Meaningful discussions about lowering human service costs could start here, but instead we have been engaged in a ridiculous two-year fight about cigarettes and strip joints — negligible costs on the margins of the budget that carry emotional appeal but offer no real relief.

No one supports welfare fraud. No one supports the status quo of the MaineCare system. There would be broad, bipartisan interest in having a real conversation about how to lower health care costs, improve the quality of care and boost the state’s economy.

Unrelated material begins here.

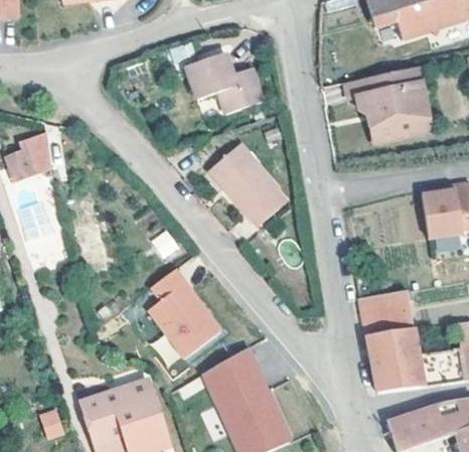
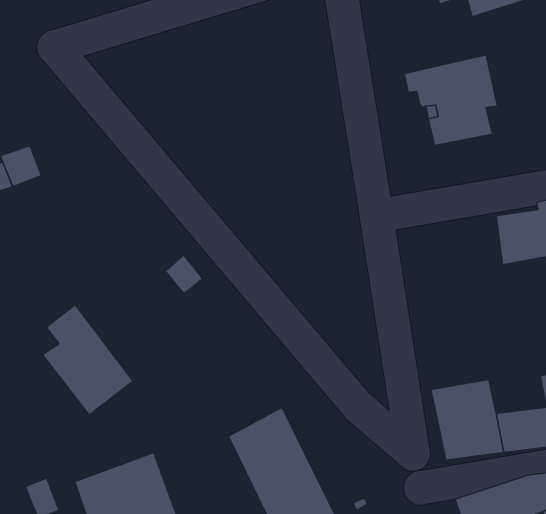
building: [187,51,263,111] -> none
building: [202,140,276,220] -> none
building: [152,272,224,360] -> [43,305,133,415]
building: [358,289,413,334] -> none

The issues that Alexander raised at the tail end of his report could have led to much more fruitful discussions in Augusta this session. As he points out, Maine does not use managed care to control its MaineCare costs, although Gov. Paul LePage vetoed a bill that would have done that while expanding MaineCare eligibility. Had that bill gone forward, Maine now would be addressing the real cost drivers in its human services budget.

And the Alexander data shoot down the notion that adding “able-bodied” people to MaineCare is what’s making the system unaffordable. He showed that while people who aren’t either elderly or disabled make up 75 percent of MaineCare enrollees, they incur only 39 percent of the costs. The only way to really change the course structure is to find a better way to keep more people healthy.

That is not the conclusion that Alexander draws, however. He supports the LePage agenda of lowering the program cost by cutting health coverage for the people who cost the least to care for, while asking for federal permission to spend federal money without meeting program standards. The so-called “global waiver” is Alexander’s calling card, but nothing that the federal government is likely to grant.

The no-bid, $1 million contract for the Alexander report is a classic example of government waste, but it’s not the only waste here. LePage squandered the opportunity to have a real conversation about how to responsibly care for people in need, instead of creating political scapegoats. As the Alexander report lands on a shelf to gather dust, the state will have to wait another year for reform.